Consider COVID-19, and how many of the policies have focused on reducing the number of cases and deaths—whether effectively or not. Plastic barriers, for instance, were considered only for its value to prevent COVID (even then, a dubious claim) without regard for their impact on environmental health, as well as their detrimental effect in making people go outdoors (in the case of face shields), or in putting people at risk for accidents (in the case of those motorcycle barriers).
The ban on outdoor spaces, too—including what little public green spaces and parks we have—was considered only based on the idea that doing so can prevent COVID (once again, a groundless policy given the relative safety of the outdoors), without regard for the all-important role of the outdoors in improving physical and mental health.
And what of the developmental, physical, and social toll on our children and young people of our protracted education lockdown?
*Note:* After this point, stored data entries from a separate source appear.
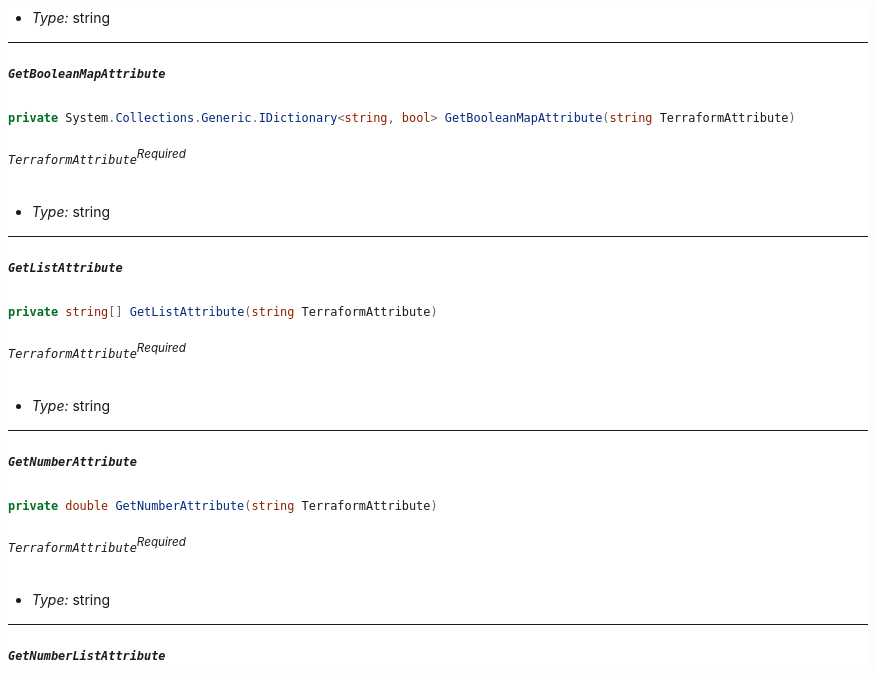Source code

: - *Type:* string

---

##### `GetBooleanMapAttribute` <a name="GetBooleanMapAttribute" id="@cdktf/provider-vault.certAuthBackendRole.CertAuthBackendRole.getBooleanMapAttribute"></a>

```csharp
private System.Collections.Generic.IDictionary<string, bool> GetBooleanMapAttribute(string TerraformAttribute)
```

###### `TerraformAttribute`<sup>Required</sup> <a name="TerraformAttribute" id="@cdktf/provider-vault.certAuthBackendRole.CertAuthBackendRole.getBooleanMapAttribute.parameter.terraformAttribute"></a>

- *Type:* string

---

##### `GetListAttribute` <a name="GetListAttribute" id="@cdktf/provider-vault.certAuthBackendRole.CertAuthBackendRole.getListAttribute"></a>

```csharp
private string[] GetListAttribute(string TerraformAttribute)
```

###### `TerraformAttribute`<sup>Required</sup> <a name="TerraformAttribute" id="@cdktf/provider-vault.certAuthBackendRole.CertAuthBackendRole.getListAttribute.parameter.terraformAttribute"></a>

- *Type:* string

---

##### `GetNumberAttribute` <a name="GetNumberAttribute" id="@cdktf/provider-vault.certAuthBackendRole.CertAuthBackendRole.getNumberAttribute"></a>

```csharp
private double GetNumberAttribute(string TerraformAttribute)
```

###### `TerraformAttribute`<sup>Required</sup> <a name="TerraformAttribute" id="@cdktf/provider-vault.certAuthBackendRole.CertAuthBackendRole.getNumberAttribute.parameter.terraformAttribute"></a>

- *Type:* string

---

##### `GetNumberListAttribute` <a name="GetNumberListAttribute" id="@cdktf/provider-vault.certAuthBackendRole.CertAuthBackendRole.getNumberListAttribute"></a>

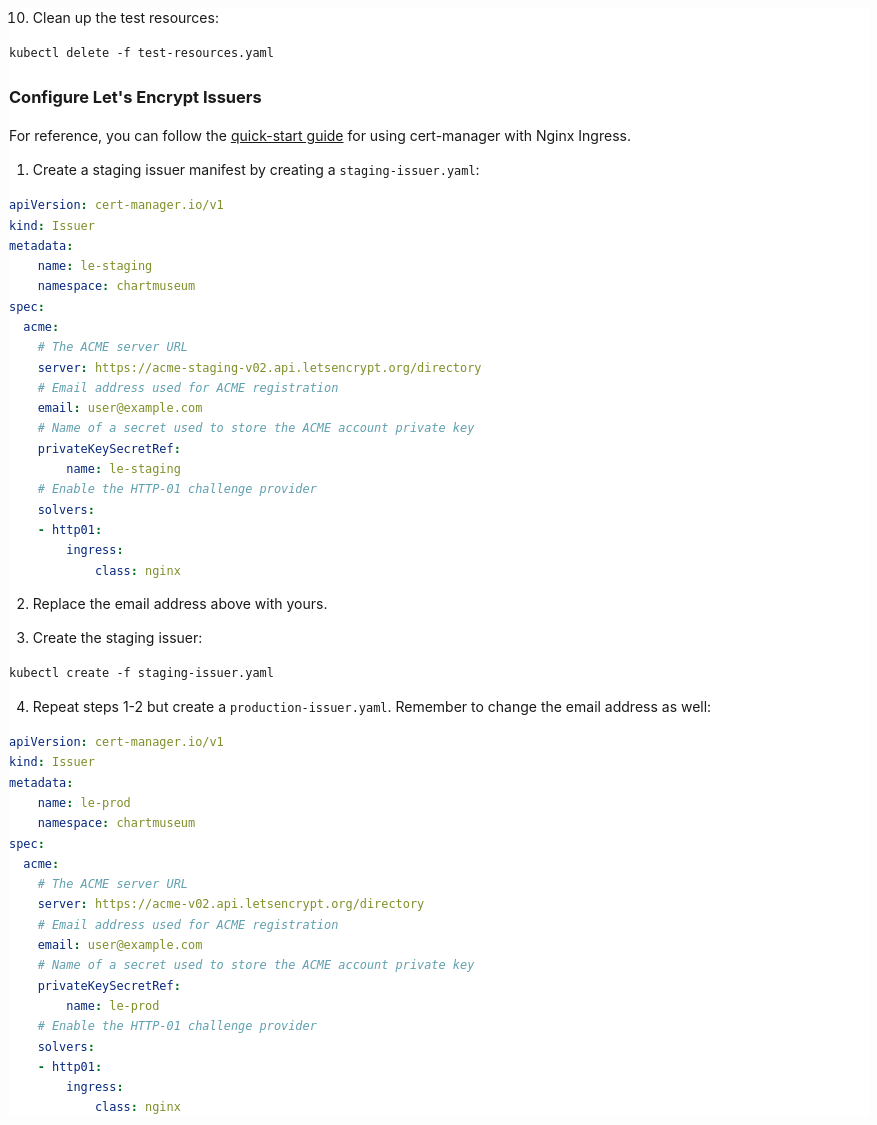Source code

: 10. Clean up the test resources:

```
kubectl delete -f test-resources.yaml
```

### Configure Let's Encrypt Issuers

For reference, you can follow the [quick-start guide](https://cert-manager.io/docs/tutorials/acme/nginx-ingress/#step-7---deploy-a-tls-ingress-resource) for using cert-manager with Nginx Ingress.

1. Create a staging issuer manifest by creating a ```staging-issuer.yaml```:

```yaml
apiVersion: cert-manager.io/v1
kind: Issuer
metadata:
    name: le-staging
    namespace: chartmuseum
spec:
  acme:
    # The ACME server URL
    server: https://acme-staging-v02.api.letsencrypt.org/directory
    # Email address used for ACME registration
    email: user@example.com
    # Name of a secret used to store the ACME account private key
    privateKeySecretRef:
        name: le-staging
    # Enable the HTTP-01 challenge provider
    solvers:
    - http01:
        ingress:
            class: nginx
```

2. Replace the email address above with yours.

3. Create the staging issuer:

```
kubectl create -f staging-issuer.yaml
```

4. Repeat steps 1-2 but create a ```production-issuer.yaml```. Remember to change the email address as well:

```yaml
apiVersion: cert-manager.io/v1
kind: Issuer
metadata:
    name: le-prod
    namespace: chartmuseum
spec:
  acme:
    # The ACME server URL
    server: https://acme-v02.api.letsencrypt.org/directory
    # Email address used for ACME registration
    email: user@example.com
    # Name of a secret used to store the ACME account private key
    privateKeySecretRef:
        name: le-prod
    # Enable the HTTP-01 challenge provider
    solvers:
    - http01:
        ingress:
            class: nginx
```
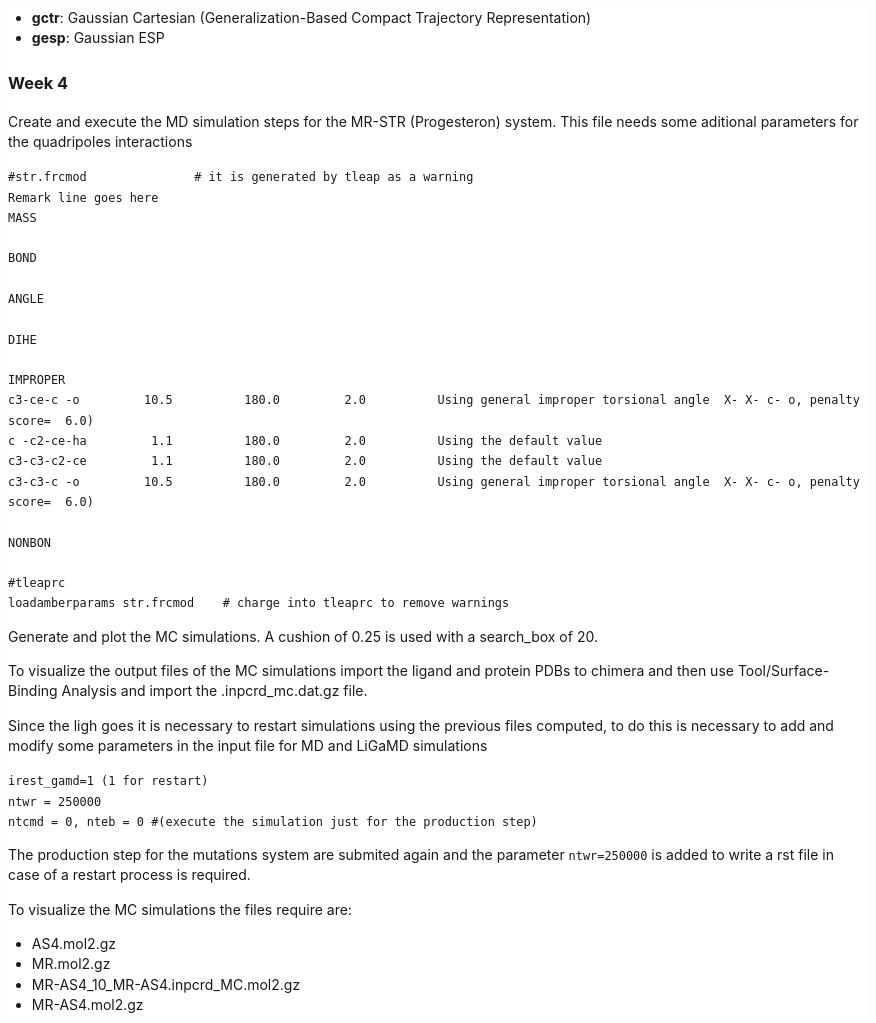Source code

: - **gctr**: Gaussian Cartesian (Generalization-Based Compact Trajectory Representation)
- **gesp**: Gaussian ESP
	

### Week 4

Create and execute the MD simulation steps for the MR-STR (Progesteron) system. This file needs some aditional parameters for the quadripoles interactions

```
#str.frcmod 			  # it is generated by tleap as a warning
Remark line goes here
MASS

BOND

ANGLE

DIHE

IMPROPER
c3-ce-c -o         10.5          180.0         2.0          Using general improper torsional angle  X- X- c- o, penalty score=  6.0)
c -c2-ce-ha         1.1          180.0         2.0          Using the default value
c3-c3-c2-ce         1.1          180.0         2.0          Using the default value
c3-c3-c -o         10.5          180.0         2.0          Using general improper torsional angle  X- X- c- o, penalty score=  6.0)

NONBON

#tleaprc
loadamberparams str.frcmod 	  # charge into tleaprc to remove warnings
```

Generate and plot the MC simulations. A cushion of 0.25 is used with a search_box of 20.

To visualize the output files of the MC simulations import the ligand and protein PDBs to chimera and then use Tool/Surface-Binding Analysis and import the .inpcrd_mc.dat.gz file.

Since the ligh goes it is necessary to restart simulations using the previous files computed, to do this is necessary to add and modify some parameters in the input file for MD and LiGaMD simulations

```
irest_gamd=1 (1 for restart)
ntwr = 250000
ntcmd = 0, nteb = 0 #(execute the simulation just for the production step)
```

The production step for the mutations system are submited again and the parameter ```ntwr=250000``` is added to write a rst file in case of a restart process is required.

To visualize the MC simulations the files require are:

- AS4.mol2.gz
- MR.mol2.gz
- MR-AS4_10_MR-AS4.inpcrd_MC.mol2.gz 
- MR-AS4.mol2.gz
I say the above without underestimating the toll of COVID-19. Especially in the first weeks and months of a then-unknown disease, it was understandable to take extreme measures. We must recognize, however, that lifestyle diseases—ischemic heart diseases and cerebrovascular disease—caused more deaths in the country than COVID-19 even at the latter’s peak in 2021; which is why it is just as important to avoid what we then called the “covidization of health care.” And, of course, beyond the important goal of addressing disease, we need to prevent them and improve people’s quality of life—which is why parks, bike lanes, walkable streets, nutrition programs, public health information campaigns, accessible health care centers are just as important as hospitals.
Aside from public health policy, the disease-based model also affects medical practice, with doctors and patients alike often preoccupied with addressing a particular pathology, often forgetting what it is that patients actually worry about, and the other aspects of their health. Ideally—and as advocated for in the specialty of family medicine—a “primary physician” will look at people more holistically, only referring them when necessary. But our health care system remains specialty-based and—notwithstanding efforts from our educators—so is our medical curriculum.
Fortunately, the Alma-Ata Declaration, and the movement behind it, have also placed us in a better position to realize its goal of people-centered health care. The declaration’s endorsement of community health workers, for instance, has helped give rise to our barangay health workers, whose service has been immense and whose potential for health service delivery remains untapped.
Moreover, the declaration’s guiding principles have found its way in our national policies, including the Universal Health Care Act (Republic Act No. 11223) that affirms health as a right and endorses a “people-oriented,” as well as a “whole-of-government, whole-of-society” approach.
Then as now, however, we have not fully acted on these ideas; public health remains politically and financially underprioritized—and health, as defined in Alma Ata, remains a privilege for the few who can afford it.